Lo smart working è una modalità lavorativa che fino allo scoppio dell’epidemia Coronavirus era ancora molto poco diffusa tra le aziende italiane.
In questa prima fase, si è creato un po’ di scompiglio su diversi fronti: su quello delle modalità di riorganizzazione del lavoro, sul controllo delle performance, sul diritto alla disconnessione, sul contributo aziendale per lo smart working, su eventuali variazioni nei contratti.
Una regolamentazione in merito, però, esiste già e risale al 2017, con la legge 81.
Inoltre, per agevolare l’attivazione dello smart working da parte delle aziende nella maniera più rapida e semplice possibile, per il periodo di emergenza il Governo ha introdotto una procedura semplificata, che consente l’attivazione del lavoro agile per i dipendenti senza la necessità di stipulare un accordo individuale tra le parti.
I temi di discussione sul lavoro agile
La scarsa conoscenza dello smart working ha fatto scaturire diversi dubbi e molti nodi di discussione circa le modalità di attuazione e la regolamentazione di questa nuova modalità lavorativa. Ecco i principali:
- L’orario lavorativo, ovvero quanto può essere dilazionato e quanto può essere flessibile
- Il controllo del personale, ovvero il controllo della produttività delle risorse umane
- Retribuzioni, permessi, ferie: lo smart working non implica e non può implicare l’eliminazione di permessi e ferie, e anche la legge chiarisce ogni dubbio sul fatto che non debbano esserci differenze in merito a retribuzioni, ferie e permessi tra lavoratori in smart working e lavoratori che operano presso la sede aziendale.

——

**Completa quanto segue:**
[A] Elenca i fronti sui quali, secondo l'estratto sullo smart working, si è creato scompiglio in questa prima fase.
[B] Rispondi in breve a queste domande sull'estratto sullo smart working.
(i) A quale anno e a quale legge risale la regolamentazione già esistente?
(ii) Che cosa consente la procedura semplificata introdotta dal Governo per il periodo di emergenza?
(iii) Lo smart working può implicare l'eliminazione di permessi e ferie?
[C] Traduci in inglese questa frase dell'estratto sullo smart working: "Una regolamentazione in merito, però, esiste già e risale al 2017, con la legge 81."

——

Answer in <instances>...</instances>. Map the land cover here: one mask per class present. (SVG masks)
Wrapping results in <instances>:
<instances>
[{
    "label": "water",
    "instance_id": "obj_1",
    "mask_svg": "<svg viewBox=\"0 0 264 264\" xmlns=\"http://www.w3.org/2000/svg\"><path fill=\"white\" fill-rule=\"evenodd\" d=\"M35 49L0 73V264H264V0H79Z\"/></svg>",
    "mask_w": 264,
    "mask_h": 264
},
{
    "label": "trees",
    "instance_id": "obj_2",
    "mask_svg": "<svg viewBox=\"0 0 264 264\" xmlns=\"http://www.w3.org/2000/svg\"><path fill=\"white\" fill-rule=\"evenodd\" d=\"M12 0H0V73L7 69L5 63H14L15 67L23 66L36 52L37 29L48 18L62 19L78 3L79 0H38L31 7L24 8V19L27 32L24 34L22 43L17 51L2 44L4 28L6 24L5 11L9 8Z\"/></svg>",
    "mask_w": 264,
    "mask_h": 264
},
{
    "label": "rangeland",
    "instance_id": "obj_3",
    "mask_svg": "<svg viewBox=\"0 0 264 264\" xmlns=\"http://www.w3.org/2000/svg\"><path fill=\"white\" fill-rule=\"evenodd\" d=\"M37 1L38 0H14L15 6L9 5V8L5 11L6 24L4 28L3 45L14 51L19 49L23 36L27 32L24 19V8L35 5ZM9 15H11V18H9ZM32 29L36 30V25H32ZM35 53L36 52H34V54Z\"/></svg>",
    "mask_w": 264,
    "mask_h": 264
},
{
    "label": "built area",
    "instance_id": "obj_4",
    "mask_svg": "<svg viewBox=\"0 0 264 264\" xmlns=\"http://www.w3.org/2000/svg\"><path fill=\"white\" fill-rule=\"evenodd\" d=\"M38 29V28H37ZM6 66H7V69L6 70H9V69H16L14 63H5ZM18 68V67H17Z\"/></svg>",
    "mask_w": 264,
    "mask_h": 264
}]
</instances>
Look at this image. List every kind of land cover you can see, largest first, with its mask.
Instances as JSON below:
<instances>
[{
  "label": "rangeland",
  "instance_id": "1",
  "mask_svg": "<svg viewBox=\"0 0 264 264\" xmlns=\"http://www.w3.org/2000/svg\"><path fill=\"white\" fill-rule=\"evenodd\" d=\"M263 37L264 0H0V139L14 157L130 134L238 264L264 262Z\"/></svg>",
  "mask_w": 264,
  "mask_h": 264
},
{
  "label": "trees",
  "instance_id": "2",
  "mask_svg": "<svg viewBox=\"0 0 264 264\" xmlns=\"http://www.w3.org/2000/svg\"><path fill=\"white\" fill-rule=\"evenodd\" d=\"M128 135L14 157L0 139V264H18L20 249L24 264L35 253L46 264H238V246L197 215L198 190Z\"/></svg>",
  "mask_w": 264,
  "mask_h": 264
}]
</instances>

——

**Esercizio svolto:**
[A]
- Le modalità di riorganizzazione del lavoro
- Il controllo delle performance
- Il diritto alla disconnessione
- Il contributo aziendale per lo smart working
- Eventuali variazioni nei contratti

[B]
(i) Al 2017, con la legge 81.
(ii) Consente l'attivazione del lavoro agile per i dipendenti senza la necessità di stipulare un accordo individuale tra le parti.
(iii) No, non lo implica e non può implicarlo.

[C] However, a regulation on the matter already exists and dates back to 2017, with Law 81.